275801 Airway Gene Transfer and Intracellular Trafficking of Highly Compacted DNA Nanoparticles

Tuesday, October 30, 2012: 12:50 PM
Somerset West (Westin )
Anthony J. Kim, Nicholas Boylan, Jung Soo Suk and Justin S. Hanes, The Center for Nanomedicine, Johns Hopkins University School of Medicine, Baltimore, MD

Despite over two decades of cystic fibrosis (CF) gene therapy research, development and clinical testing, no patient has yet been cured. Poor gene transfer to the airway epithelium has been attributed to a number of cellular barriers, including poor cellular uptake across the apical membrane, unproductive intracellular trafficking, and inefficient nuclear import. Highly compacted DNA nanoparticles, composed of single molecules of plasmid DNA compacted with block copolymers of poly-L-lysine and 10 kDa polyethylene glycol (CK30PEG10k), have shown considerable promise in human gene therapy clinical trials in the nares, but efficacy has not been established in the CF lung.
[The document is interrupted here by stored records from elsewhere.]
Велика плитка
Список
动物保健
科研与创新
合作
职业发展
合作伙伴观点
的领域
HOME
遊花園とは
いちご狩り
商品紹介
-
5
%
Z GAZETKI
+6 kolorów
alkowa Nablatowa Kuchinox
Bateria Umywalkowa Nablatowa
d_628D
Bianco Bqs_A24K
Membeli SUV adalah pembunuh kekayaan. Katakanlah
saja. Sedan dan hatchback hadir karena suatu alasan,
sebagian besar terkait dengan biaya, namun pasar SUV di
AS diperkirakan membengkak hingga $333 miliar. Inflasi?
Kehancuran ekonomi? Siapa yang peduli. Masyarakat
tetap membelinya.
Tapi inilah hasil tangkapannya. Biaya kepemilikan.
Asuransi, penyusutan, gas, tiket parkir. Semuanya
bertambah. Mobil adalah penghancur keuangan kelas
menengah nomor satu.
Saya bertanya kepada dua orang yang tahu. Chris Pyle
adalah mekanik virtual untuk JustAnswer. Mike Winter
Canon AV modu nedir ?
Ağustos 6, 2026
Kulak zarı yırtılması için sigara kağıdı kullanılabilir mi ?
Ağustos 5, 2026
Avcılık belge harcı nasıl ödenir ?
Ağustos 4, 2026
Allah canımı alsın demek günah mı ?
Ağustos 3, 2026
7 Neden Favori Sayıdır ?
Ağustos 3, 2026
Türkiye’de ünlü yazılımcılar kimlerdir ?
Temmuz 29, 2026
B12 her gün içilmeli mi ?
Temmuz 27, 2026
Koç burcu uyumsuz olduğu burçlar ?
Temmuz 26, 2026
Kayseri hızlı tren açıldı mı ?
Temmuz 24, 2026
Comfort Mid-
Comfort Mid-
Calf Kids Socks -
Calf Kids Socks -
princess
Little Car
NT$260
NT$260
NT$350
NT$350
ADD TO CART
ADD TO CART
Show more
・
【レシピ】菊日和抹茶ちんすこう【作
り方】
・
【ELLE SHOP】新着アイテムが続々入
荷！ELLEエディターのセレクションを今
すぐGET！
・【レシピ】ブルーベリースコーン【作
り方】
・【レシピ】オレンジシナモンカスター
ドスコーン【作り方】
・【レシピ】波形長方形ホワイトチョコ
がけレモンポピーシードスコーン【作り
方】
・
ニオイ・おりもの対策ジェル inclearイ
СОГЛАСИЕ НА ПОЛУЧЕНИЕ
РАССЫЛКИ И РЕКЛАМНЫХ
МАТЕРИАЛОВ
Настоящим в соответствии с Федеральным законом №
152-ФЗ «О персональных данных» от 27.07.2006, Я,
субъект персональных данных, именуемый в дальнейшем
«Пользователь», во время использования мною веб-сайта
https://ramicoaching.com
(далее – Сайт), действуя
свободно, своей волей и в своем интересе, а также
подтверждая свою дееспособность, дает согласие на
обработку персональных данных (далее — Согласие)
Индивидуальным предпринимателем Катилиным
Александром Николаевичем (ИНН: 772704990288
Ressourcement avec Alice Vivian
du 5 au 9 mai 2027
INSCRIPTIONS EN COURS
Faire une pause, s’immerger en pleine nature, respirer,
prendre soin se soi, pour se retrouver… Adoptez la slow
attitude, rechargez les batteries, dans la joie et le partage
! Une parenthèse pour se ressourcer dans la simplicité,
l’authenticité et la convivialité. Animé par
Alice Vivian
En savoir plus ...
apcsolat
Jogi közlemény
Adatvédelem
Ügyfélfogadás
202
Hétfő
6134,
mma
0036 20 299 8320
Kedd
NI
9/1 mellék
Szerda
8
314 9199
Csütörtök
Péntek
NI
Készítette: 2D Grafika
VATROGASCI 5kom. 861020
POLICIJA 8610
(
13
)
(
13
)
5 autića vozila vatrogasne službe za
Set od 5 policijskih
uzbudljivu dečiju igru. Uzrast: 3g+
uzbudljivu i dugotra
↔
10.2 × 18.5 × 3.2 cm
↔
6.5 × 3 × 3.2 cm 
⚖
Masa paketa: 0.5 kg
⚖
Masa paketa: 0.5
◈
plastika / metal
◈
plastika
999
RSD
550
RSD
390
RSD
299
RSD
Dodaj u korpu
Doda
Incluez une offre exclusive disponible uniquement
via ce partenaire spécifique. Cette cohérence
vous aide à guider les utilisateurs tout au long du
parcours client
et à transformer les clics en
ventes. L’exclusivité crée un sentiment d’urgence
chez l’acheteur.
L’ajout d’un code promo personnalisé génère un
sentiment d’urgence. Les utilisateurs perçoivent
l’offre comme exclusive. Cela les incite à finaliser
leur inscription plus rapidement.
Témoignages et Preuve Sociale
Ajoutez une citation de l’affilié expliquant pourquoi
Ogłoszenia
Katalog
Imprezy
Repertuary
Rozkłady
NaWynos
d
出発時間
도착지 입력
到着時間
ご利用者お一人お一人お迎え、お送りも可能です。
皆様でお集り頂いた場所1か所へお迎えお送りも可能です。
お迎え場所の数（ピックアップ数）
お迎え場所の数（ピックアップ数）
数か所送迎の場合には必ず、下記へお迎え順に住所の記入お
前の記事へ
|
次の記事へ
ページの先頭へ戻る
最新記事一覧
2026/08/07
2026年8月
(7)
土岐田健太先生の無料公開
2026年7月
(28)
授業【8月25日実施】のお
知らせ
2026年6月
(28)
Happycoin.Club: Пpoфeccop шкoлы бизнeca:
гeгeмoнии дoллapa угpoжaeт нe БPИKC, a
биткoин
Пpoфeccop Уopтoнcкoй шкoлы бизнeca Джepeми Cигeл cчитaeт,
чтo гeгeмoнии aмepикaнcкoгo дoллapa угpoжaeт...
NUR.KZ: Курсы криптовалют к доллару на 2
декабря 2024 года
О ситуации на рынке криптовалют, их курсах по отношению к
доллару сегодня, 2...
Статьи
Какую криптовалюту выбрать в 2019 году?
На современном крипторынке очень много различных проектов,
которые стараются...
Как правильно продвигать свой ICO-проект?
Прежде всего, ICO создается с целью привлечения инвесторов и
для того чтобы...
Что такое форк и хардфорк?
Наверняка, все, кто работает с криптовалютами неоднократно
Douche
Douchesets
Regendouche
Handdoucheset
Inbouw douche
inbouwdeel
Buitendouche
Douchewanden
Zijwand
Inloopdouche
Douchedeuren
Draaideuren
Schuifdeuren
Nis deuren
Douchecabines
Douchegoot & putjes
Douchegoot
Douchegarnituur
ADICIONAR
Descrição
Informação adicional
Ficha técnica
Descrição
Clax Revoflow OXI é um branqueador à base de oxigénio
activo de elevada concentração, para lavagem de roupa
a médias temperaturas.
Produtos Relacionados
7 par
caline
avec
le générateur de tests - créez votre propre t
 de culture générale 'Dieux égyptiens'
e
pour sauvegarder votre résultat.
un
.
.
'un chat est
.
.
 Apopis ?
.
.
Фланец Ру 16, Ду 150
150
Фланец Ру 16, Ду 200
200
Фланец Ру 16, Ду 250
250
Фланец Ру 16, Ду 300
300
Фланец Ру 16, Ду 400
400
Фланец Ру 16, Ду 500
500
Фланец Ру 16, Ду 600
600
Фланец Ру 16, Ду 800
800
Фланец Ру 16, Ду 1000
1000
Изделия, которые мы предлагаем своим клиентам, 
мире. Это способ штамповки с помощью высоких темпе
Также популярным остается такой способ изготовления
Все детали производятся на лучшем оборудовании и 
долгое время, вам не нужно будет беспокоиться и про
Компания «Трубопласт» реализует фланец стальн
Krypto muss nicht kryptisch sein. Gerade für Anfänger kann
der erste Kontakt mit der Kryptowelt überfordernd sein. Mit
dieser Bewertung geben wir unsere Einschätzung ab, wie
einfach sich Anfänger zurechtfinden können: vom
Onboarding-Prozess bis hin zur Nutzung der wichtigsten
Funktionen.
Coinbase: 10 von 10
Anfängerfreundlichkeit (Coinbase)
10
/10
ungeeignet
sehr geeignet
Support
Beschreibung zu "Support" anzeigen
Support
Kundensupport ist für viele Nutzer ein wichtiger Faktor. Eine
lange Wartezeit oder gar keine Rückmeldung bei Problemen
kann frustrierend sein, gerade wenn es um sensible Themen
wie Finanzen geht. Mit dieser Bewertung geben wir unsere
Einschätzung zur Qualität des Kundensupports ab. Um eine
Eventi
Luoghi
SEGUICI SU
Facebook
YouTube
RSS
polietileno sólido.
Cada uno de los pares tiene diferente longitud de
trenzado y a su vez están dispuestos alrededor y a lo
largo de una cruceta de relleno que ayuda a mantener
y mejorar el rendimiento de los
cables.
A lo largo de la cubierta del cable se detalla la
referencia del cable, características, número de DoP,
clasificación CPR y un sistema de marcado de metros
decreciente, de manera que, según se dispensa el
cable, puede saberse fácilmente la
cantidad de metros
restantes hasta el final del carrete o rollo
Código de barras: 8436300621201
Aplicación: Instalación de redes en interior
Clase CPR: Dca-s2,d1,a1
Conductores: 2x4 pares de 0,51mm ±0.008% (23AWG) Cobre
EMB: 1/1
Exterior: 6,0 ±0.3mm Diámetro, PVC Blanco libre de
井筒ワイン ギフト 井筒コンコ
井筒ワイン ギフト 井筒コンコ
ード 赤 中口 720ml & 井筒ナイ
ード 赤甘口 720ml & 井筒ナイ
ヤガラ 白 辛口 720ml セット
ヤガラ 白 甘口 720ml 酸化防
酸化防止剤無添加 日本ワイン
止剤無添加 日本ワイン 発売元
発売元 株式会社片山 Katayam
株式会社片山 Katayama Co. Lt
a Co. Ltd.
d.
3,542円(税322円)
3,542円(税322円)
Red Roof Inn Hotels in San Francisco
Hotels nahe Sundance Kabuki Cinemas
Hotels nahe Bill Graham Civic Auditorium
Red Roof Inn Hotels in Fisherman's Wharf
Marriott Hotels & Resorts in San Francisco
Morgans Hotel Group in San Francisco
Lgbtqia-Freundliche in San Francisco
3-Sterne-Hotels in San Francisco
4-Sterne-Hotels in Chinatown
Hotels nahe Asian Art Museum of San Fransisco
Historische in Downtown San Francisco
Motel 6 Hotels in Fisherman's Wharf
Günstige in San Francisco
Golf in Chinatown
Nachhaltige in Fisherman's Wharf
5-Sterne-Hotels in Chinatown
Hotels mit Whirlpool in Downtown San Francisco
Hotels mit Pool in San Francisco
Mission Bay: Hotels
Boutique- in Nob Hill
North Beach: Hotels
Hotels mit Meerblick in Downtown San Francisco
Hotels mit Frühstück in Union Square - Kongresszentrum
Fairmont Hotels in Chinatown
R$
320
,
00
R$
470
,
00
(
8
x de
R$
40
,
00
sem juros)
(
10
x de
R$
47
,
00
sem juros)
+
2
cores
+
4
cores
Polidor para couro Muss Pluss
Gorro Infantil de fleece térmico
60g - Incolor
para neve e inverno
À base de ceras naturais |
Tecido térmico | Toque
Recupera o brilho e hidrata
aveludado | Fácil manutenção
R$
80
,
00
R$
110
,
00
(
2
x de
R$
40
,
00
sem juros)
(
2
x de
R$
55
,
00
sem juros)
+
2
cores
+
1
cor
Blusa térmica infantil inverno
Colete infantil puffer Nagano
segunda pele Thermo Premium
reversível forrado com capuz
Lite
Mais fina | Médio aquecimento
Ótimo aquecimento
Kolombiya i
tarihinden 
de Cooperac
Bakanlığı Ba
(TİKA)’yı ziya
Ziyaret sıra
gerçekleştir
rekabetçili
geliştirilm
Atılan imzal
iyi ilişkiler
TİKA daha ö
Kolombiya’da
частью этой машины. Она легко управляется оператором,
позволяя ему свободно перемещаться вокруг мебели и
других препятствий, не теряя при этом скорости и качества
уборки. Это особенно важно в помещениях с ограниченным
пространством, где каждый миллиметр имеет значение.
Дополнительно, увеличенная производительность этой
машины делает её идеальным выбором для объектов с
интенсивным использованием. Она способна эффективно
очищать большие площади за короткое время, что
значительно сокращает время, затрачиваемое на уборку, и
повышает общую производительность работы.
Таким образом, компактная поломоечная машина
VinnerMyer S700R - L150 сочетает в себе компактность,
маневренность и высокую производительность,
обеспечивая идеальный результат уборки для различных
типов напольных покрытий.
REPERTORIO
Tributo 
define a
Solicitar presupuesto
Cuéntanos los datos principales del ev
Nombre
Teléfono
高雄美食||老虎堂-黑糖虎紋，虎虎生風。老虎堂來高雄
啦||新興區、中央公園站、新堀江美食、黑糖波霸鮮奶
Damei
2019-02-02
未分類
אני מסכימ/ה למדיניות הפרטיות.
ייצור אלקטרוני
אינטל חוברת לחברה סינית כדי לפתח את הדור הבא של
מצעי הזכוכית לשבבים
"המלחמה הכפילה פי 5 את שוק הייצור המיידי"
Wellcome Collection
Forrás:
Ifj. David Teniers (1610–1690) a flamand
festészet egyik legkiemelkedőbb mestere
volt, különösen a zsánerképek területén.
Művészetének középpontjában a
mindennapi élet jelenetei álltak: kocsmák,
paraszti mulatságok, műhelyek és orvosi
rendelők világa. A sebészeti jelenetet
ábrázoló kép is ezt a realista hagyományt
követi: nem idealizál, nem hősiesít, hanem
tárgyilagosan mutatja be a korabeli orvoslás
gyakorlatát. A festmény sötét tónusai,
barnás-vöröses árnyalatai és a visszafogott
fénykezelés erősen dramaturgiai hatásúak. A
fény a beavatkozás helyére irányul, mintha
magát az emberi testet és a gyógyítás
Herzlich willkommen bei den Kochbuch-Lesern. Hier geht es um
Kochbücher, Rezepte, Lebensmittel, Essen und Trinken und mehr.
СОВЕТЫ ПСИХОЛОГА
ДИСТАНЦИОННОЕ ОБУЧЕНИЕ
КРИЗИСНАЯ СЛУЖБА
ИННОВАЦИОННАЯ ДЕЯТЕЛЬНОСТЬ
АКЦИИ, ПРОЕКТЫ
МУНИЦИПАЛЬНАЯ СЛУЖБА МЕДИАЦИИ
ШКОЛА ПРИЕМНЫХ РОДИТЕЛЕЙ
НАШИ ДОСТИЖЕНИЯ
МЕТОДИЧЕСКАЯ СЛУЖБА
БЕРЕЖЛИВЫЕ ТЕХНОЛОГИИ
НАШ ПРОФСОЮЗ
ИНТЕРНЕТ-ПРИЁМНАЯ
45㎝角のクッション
Starting with the clinically tested DNA nanoparticle system, we have systematically varied the PEG MW (from 10kDa to 2kDa) and poly-L-lysine architecture and studied their effects on particle morphology, cellular uptake and intracellular trafficking, and gene transfer to lung airways in BALB/c mice. In addition, we will discuss a correlation between our intracellular trafficking data and in vivo gene transfer results. Together, these results represent an important step toward the rational development of an efficient gene delivery platform for the lungs based on highly compacted DNA nanoparticles.